__Your goal__: Count the lines in the records below that contain the word "ekledi", and reply with only that number.

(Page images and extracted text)
= Beginning of Section =

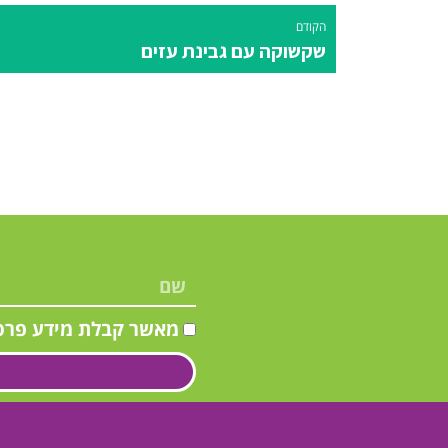
הקודם
שקשוקה עם גבינת עזים
מאשר קבלת מידע פרס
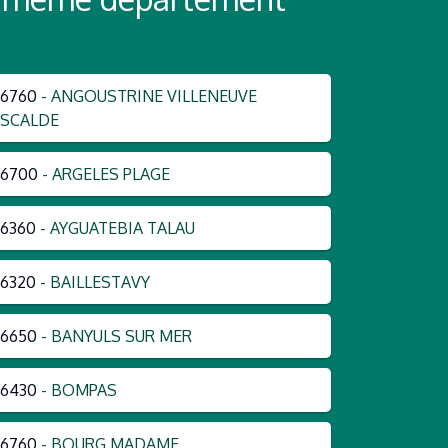
66760
- ANGOUSTRINE VILLENEUVE
ESCALDE
66700
- ARGELES PLAGE
6360
- AYGUATEBIA TALAU
6320
- BAILLESTAVY
66650
- BANYULS SUR MER
66430
- BOMPAS
66760
- BOURG MADAME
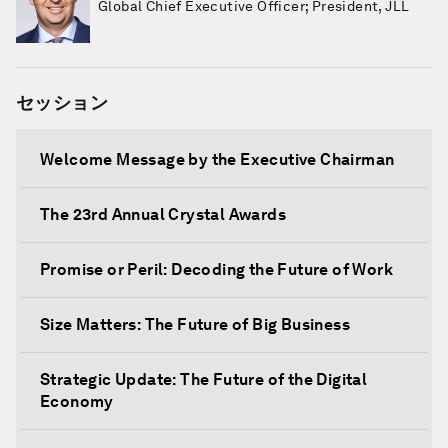
Global Chief Executive Officer; President, JLL
セッション
Welcome Message by the Executive Chairman
The 23rd Annual Crystal Awards
Promise or Peril: Decoding the Future of Work
Size Matters: The Future of Big Business
Strategic Update: The Future of the Digital
Economy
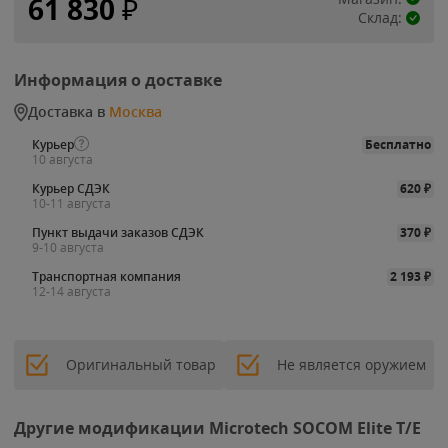
61 830
₽
Склад:
Информация о доставке
Доставка в
Москва
Курьер
Бесплатно
10 августа
Курьер СДЭК
620
₽
10-11 августа
Пункт выдачи заказов СДЭК
370
₽
9-10 августа
Транспортная компания
2 193
₽
12-14 августа
Оригинальный товар
Не является оружием
Другие модификации Microtech SOCOM Elite T/E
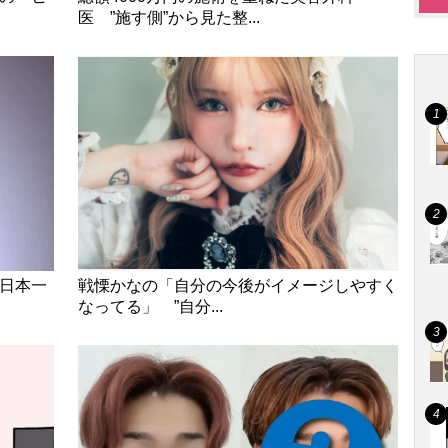
医 ”施す側”から見た整...
“日本一
戦慄かなの「自分の今後がイメージしやすく
なってる」 ”自分...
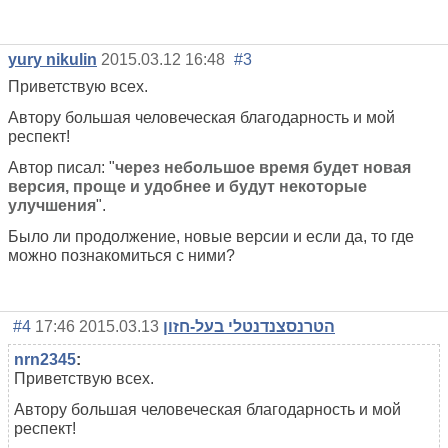
yury nikulin
2015.03.12 16:48
#3
Приветствую всех.
Автору большая человеческая благодарность и мой
респект!
Автор писал: "
через небольшое время будет новая
версия, проще и удобнее и будут некоторые
улучшения
".
Было ли продолжение, новые версии и если да, то где
можно познакомиться с ними?
#4
2015.03.13 17:46
הטרנסצנדנטלי בעל-חזון
nrn2345
:
Приветствую всех.
Автору большая человеческая благодарность и мой
респект!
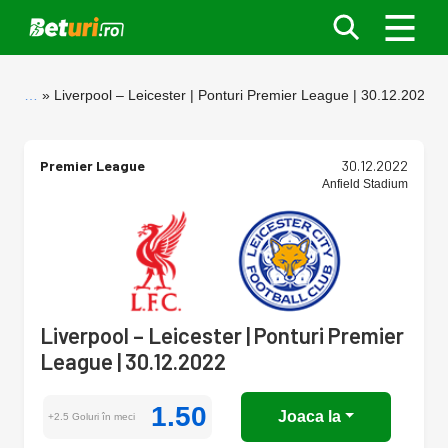
…
Liverpool – Leicester | Ponturi Premier League | 30.12.2022
Premier League
30.12.2022
Anfield Stadium
Liverpool – Leicester | Ponturi Premier
League | 30.12.2022
1.50
Joaca la
+2.5 Goluri în meci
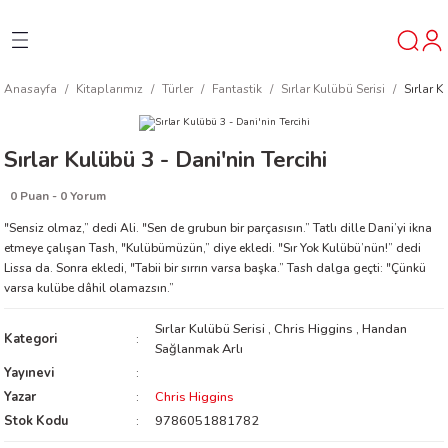
Geri Dön
Geri Dön
Geri Dön
Anasayfa
Kitaplarımız
Türler
Fantastik
Sırlar Kulübü Serisi
Sırlar K
ner
Sırlar Kulübü 3 - Dani'nin Tercihi
t
0 Puan - 0 Yorum
ı
"Sensiz olmaz,” dedi Ali. "Sen de grubun bir parçasısın.” Tatlı dille Dani’yi ikna
etmeye çalışan Tash, "Kulübümüzün,” diye ekledi. "Sır Yok Kulübü’nün!” dedi
Lissa da. Sonra ekledi, "Tabii bir sırrın varsa başka.” Tash dalga geçti: "Çünkü
ik
varsa kulübe dâhil olamazsın.”
Sırlar Kulübü Serisi
,
Chris Higgins
,
Handan
Kategori
Sağlanmak Arlı
Yayınevi
Yazar
Chris Higgins
Stok Kodu
9786051881782
reys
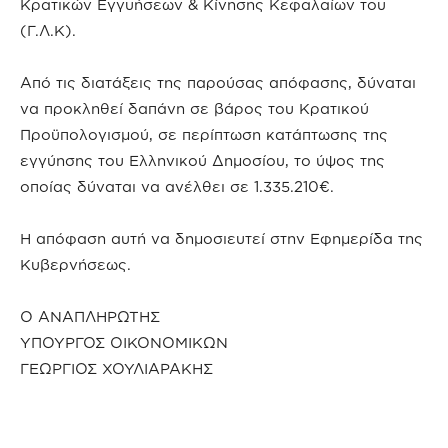
Κρατικών Εγγυήσεων & Κίνησης Κεφαλαίων του
(Γ.Λ.Κ).
Από τις διατάξεις της παρούσας απόφασης, δύναται
να προκληθεί δαπάνη σε βάρος του Κρατικού
Προϋπολογισμού, σε περίπτωση κατάπτωσης της
εγγύησης του Ελληνικού Δημοσίου, το ύψος της
οποίας δύναται να ανέλθει σε 1.335.210€.
Η απόφαση αυτή να δημοσιευτεί στην Εφημερίδα της
Κυβερνήσεως.
Ο ΑΝΑΠΛΗΡΩΤΗΣ
ΥΠΟΥΡΓΟΣ ΟΙΚΟΝΟΜΙΚΩΝ
ΓΕΩΡΓΙΟΣ ΧΟΥΛΙΑΡΑΚΗΣ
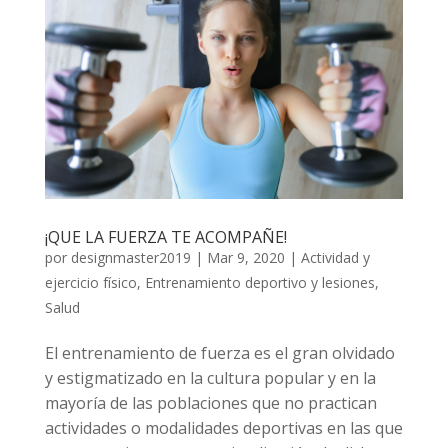
¡QUE LA FUERZA TE ACOMPAÑE!
por
designmaster2019
|
Mar 9, 2020
|
Actividad y
ejercicio físico
,
Entrenamiento deportivo y lesiones
,
Salud
El entrenamiento de fuerza es el gran olvidado
y estigmatizado en la cultura popular y en la
mayoría de las poblaciones que no practican
actividades o modalidades deportivas en las que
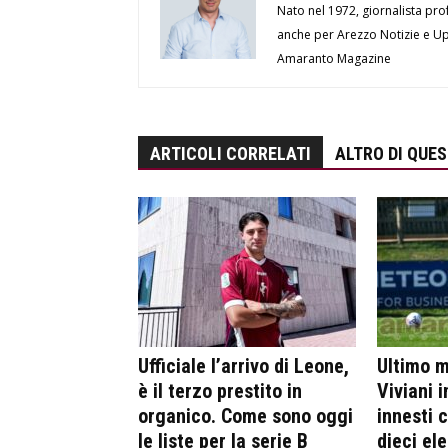
Nato nel 1972, giornalista prof
anche per Arezzo Notizie e Up 
Amaranto Magazine
ARTICOLI CORRELATI
ALTRO DI QUE
Ufficiale l’arrivo di Leone,
Ultimo m
è il terzo prestito in
Viviani i
organico. Come sono oggi
innesti 
le liste per la serie B
dieci el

= End of Section =

__Exercise response__: 2